- Assigned task
When a line below contains the word "vlada", it counts toward the total; give that total and nothing besides.

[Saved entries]
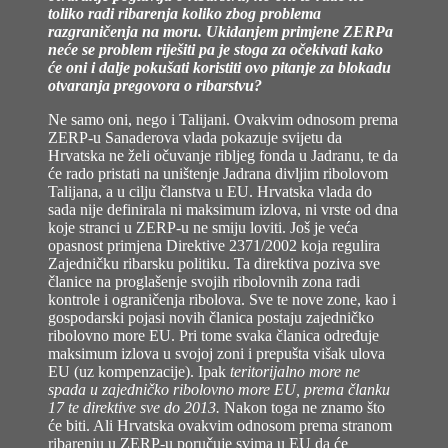
toliko radi ribarenja koliko zbog problema
razgraničenja na moru. Ukidanjem primjene ZERPa
neće se problem riješiti pa je stoga za očekivati kako
će oni i dalje pokušati koristiti ovo pitanje za blokadu
otvaranja pregovora o ribarstvu?
Ne samo oni, nego i Talijani. Ovakvim odnosom prema
ZERP-u Sanaderova vlada pokazuje svijetu da
Hrvatska ne želi očuvanje ribljeg fonda u Jadranu, te da
će rado pristati na uništenje Jadrana divljim ribolovom
Talijana, a u cilju članstva u EU. Hrvatska vlada do
sada nije definirala ni maksimum izlova, ni vrste od dna
koje stranci u ZERP-u ne smiju loviti. Još je veća
opasnost primjena Direktive 2371/2002 koja regulira
Zajedničku ribarsku politiku. Ta direktiva poziva sve
članice na proglašenje svojih ribolovnih zona radi
kontrole i ograničenja ribolova. Sve te nove zone, kao i
gospodarski pojasi novih članica postaju zajedničko
ribolovno more EU. Pri tome svaka članica određuje
maksimum izlova u svojoj zoni i prepušta višak ulova
EU (uz kompenzacije). Ipak
teritorijalno more ne
spada u zajedničko ribolovno more EU, prema članku
17 te direktive sve do 2013.
Nakon toga ne znamo što
će biti. Ali Hrvatska ovakvim odnosom prema stranom
ribarenju u ZERP-u poručuje svima u EU da će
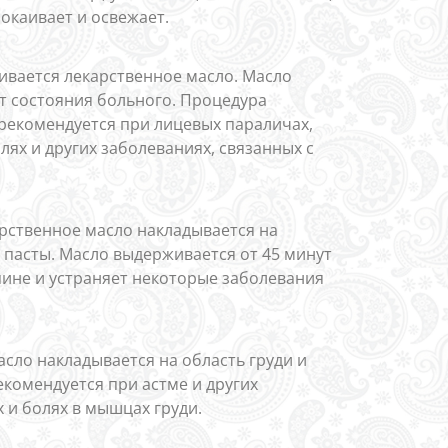
окаивает и освежает.
ивается лекарственное масло. Масло
от состояния больного. Процедура
рекомендуется при лицевых параличах,
олях и других заболеваниях, связанных с
рственное масло накладывается на
 пасты. Масло выдерживается от 45 минут
спине и устраняет некоторые заболевания
масло накладывается на область груди и
екомендуется при астме и других
 и болях в мышцах груди.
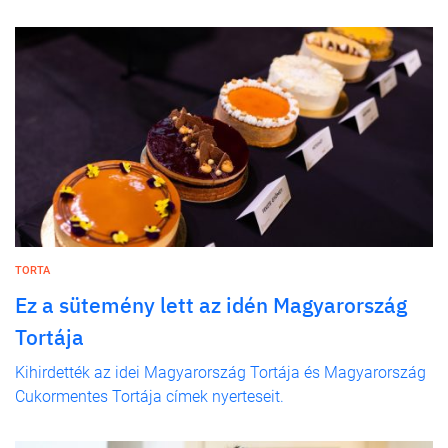
TORTA
Ez a sütemény lett az idén Magyarország
Tortája
Kihirdették az idei Magyarország Tortája és Magyarország
Cukormentes Tortája címek nyerteseit.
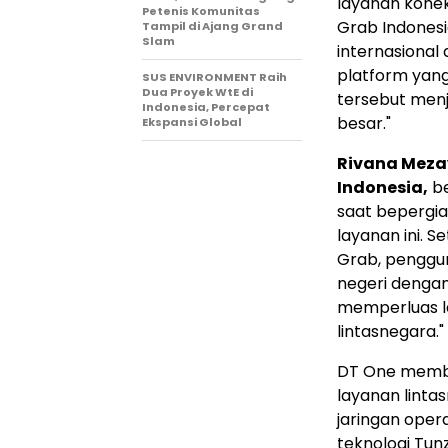
layanan konek
Petenis Komunitas
Grab Indonesi
Tampil di Ajang Grand
Slam
internasional
platform yang 
SUS ENVIRONMENT Raih
Dua Proyek WtE di
tersebut men
Indonesia, Percepat
besar."
Ekspansi Global
Rivana Meza
Indonesia,
be
saat bepergia
layanan ini. S
Grab, penggun
negeri dengan
memperluas l
lintasnegara."
DT One memba
layanan lint
jaringan opera
teknologi Tun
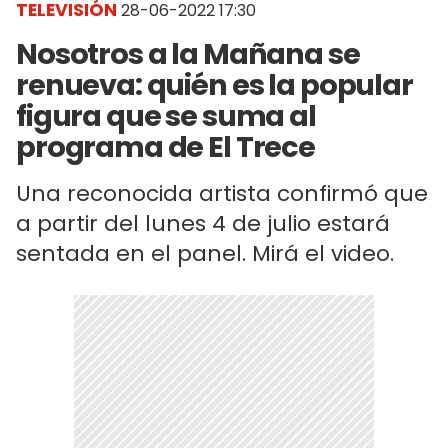
TELEVISIÓN
28-06-2022 17:30
Nosotros a la Mañana se
renueva: quién es la popular
figura que se suma al
programa de El Trece
Una reconocida artista confirmó que
a partir del lunes 4 de julio estará
sentada en el panel. Mirá el video.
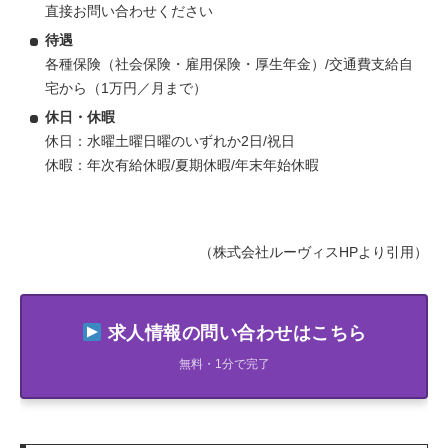
直接お問い合わせください
待遇
各種保険（社会保険・雇用保険・厚生年金）/交通費支給自
宅から（1万円／月まで）
休日・休暇
休日：水曜土曜日曜のいずれか2日/祝日
休暇：年次有給休暇/夏期休暇/年末年始休暇
（株式会社ルーヴィスHPより引用）
求人情報の問い合わせはこちら
無料・1分で完了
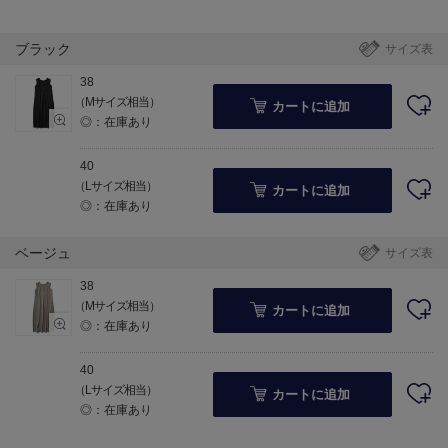
ブラック
サイズ表
38
（Mサイズ相当）
カートに追加
◎：在庫あり
40
（Lサイズ相当）
カートに追加
◎：在庫あり
ベージュ
サイズ表
38
（Mサイズ相当）
カートに追加
◎：在庫あり
40
（Lサイズ相当）
カートに追加
◎：在庫あり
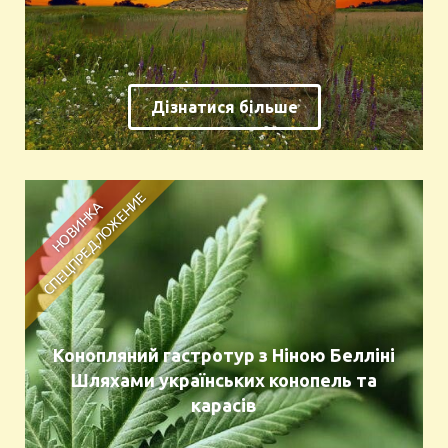
Дізнатися більше
Конопляний гастротур з Ніною Белліні
Шляхами українських конопель та
карасів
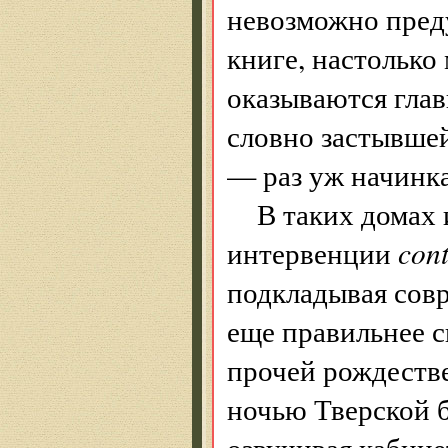
невозможно пред
книге, настолько
оказываются гла
словно застывшей
— раз уж начинка
В таких домах 
интервенции
con
подкладывая совр
еще правильнее 
прочей рождеств
ночью Тверской б
озвучивая кабин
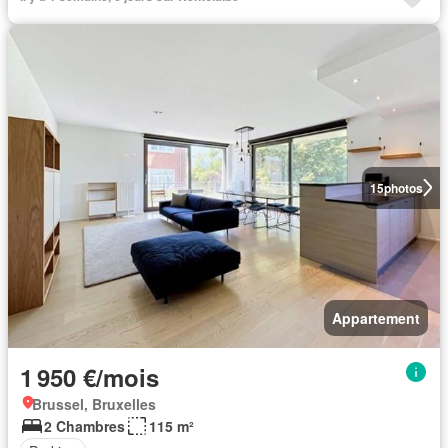
15
photos
Appartement
1 950 €/mois
Brussel, Bruxelles
2 Chambres
115 m²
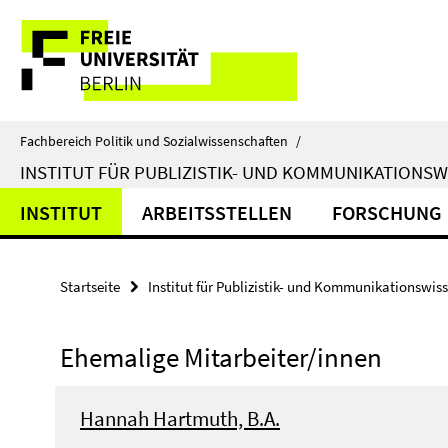
Springe
Service-
direkt
zu
Navigation
Inhalt
Fachbereich Politik und Sozialwissenschaften
/
INSTITUT FÜR PUBLIZISTIK- UND KOMMUNIKATIONS
INSTITUT
ARBEITSSTELLEN
FORSCHUNG
Startseite
Institut für Publizistik- und Kommunikationswis
Ehemalige Mitarbeiter/innen
Hannah Hartmuth, B.A.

- Solution to this problem
2